Четыре повозки начинают своё торжественное шествие через весь город, за ними валит народ. Огромные фигуры светятся в темноте. Я зачарованно смотрю, как они с каждой секундой становятся всё больше, словно поезда, подходящие к станции. И первая из них, та, что построена для Комитета, – в самом деле поезд, с локомотивом и вагонами, полными кричащих, машущих руками детей. Они похожи на нас, но это не мы. И поезд выглядит настоящим, только это неправда. Всё это притворство, враньё, а вранью я больше не верю. Поэтому разворачиваюсь и, сняв ботинки, босиком бегу в сторону Ретифило.
35
Поезд стоит у вокзального перрона – настоящий, совсем такой же, каким я ехал в прошлый раз. Разве что дети из окон не высовываются, никто не носится взад-вперёд, и потому тихо. Много серьёзных мужчин с чемоданами, несколько семей, отправляющихся куда-то вместе… и я. Шум парада, музыка, взрывы фейерверков здесь не слышны. У людей, уезжающих в столь поздний час, нет настроения праздновать.

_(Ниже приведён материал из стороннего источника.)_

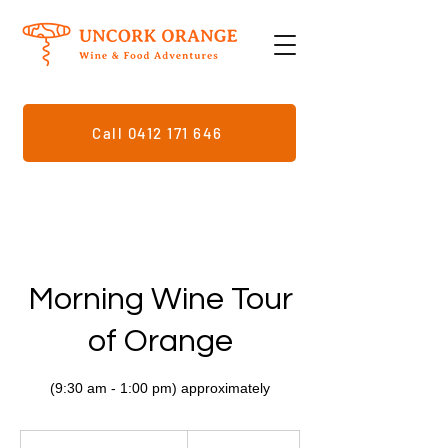
Call 0412 171 646
Morning Wine Tour
of Orange
159
Australian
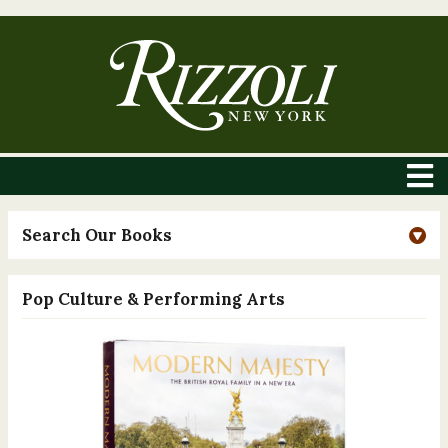
Search Our Books
Pop Culture & Performing Arts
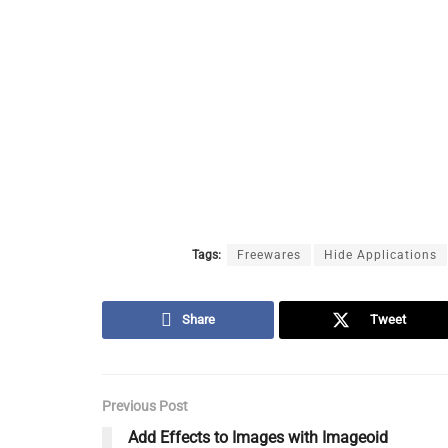
Tags:
Freewares
Hide Applications
Share
Tweet
Previous Post
Add Effects to Images with Imageoid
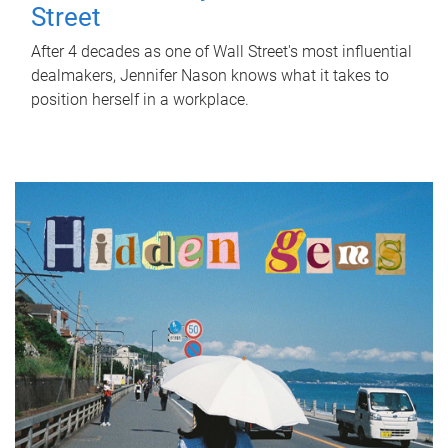
Street
After 4 decades as one of Wall Street's most influential
dealmakers, Jennifer Nason knows what it takes to
position herself in a workplace.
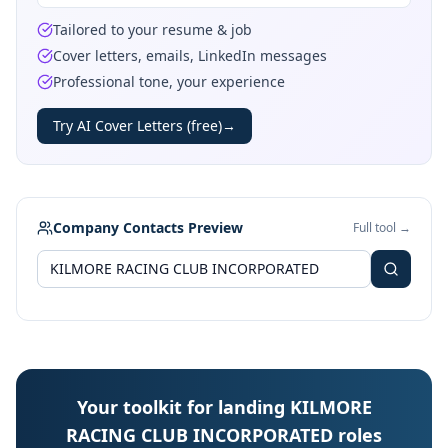
Tailored to your resume & job
Cover letters, emails, LinkedIn messages
Professional tone, your experience
Try AI Cover Letters (free)
→
Company Contacts Preview
Full tool →
Your toolkit for landing KILMORE
RACING CLUB INCORPORATED roles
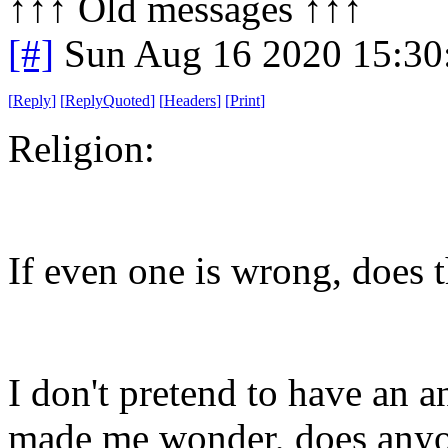
↑↑↑ Old messages ↑↑↑ 
[#]
Sun Aug 16 2020 15:3
[
Reply
]
[
ReplyQuoted
]
[
Headers
]
[
Print
]
Religion:
If even one is wrong, does 
I don't pretend to have an a
made me wonder, does any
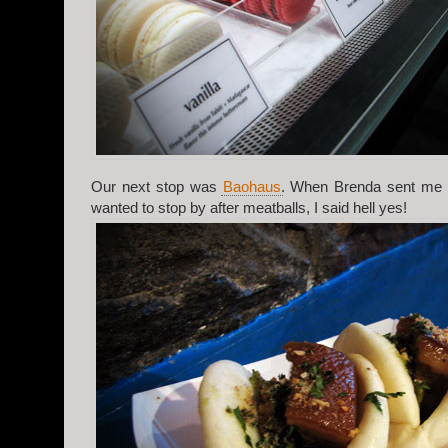
Our next stop was
Baohaus
. When Brenda sent me th
wanted to stop by after meatballs, I said hell yes!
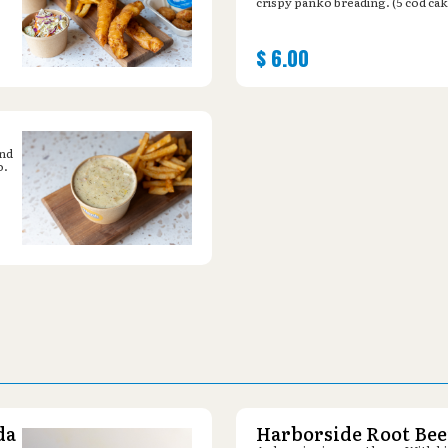
crispy panko breading. (5 cod cak
$
6.00
and
o.
da
Harborside Root Bee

Я спрашиваю мимоидущего контролёра, отправится ли поезд. «Конечно, отправится, – ворчит тот, – думаешь, поезда у нас для красоты стоят?» Потом интересуется, что я вообще здесь забыл. Я отвечаю, что мы с мамой, отцом и старшим братом Луиджи едем в Болонью, к тёте, вот меня и послали спросить, тот ли поезд. Он снимает фуражку и, утерев рукавом мундира пот, хмурится:
– Смотри в оба, парень, тут по ночам народец гнилой. Давай-ка лучше я тебя к маме отведу.
– Да она там, – отмахиваюсь я и, заметив в глубине перрона какую-то синьору, делаю вид, что бегу к ней. А когда останавливаюсь, контролёр уже направляется в противоположную сторону.
Я снова натягиваю ботинки, хотя каждый шаг в них причиняет мне боль, подхожу к той синьоре, не моей матери, и жду, пока откроют двери. Мы вместе входим в вагон, и, пока она ищет своё место, я по очереди обхожу все купе, не зная, где сесть: боюсь, что контролёр – тот же или другой – меня поймает и высадит. У синьоры двое детей, мальчик и девочка помладше, ещё в коляске. Глаза у мальчика слипаются, и вскоре он засыпает, положив голову матери на колени. Я сажусь напротив, прижимаюсь лбом к стеклу – холодному, гладкому: нравится ощущение прохлады на лице. Завтра, приехав, я так же улягусь рядом с Дерной, и она прочтёт мне какую-нибудь историю, объяснит, в чём загвоздка с фабричными работницами, споёт со мной вместе песню и отвезёт на море, только на сей раз я не стану заходить глубоко и не утону. На сей раз – нет.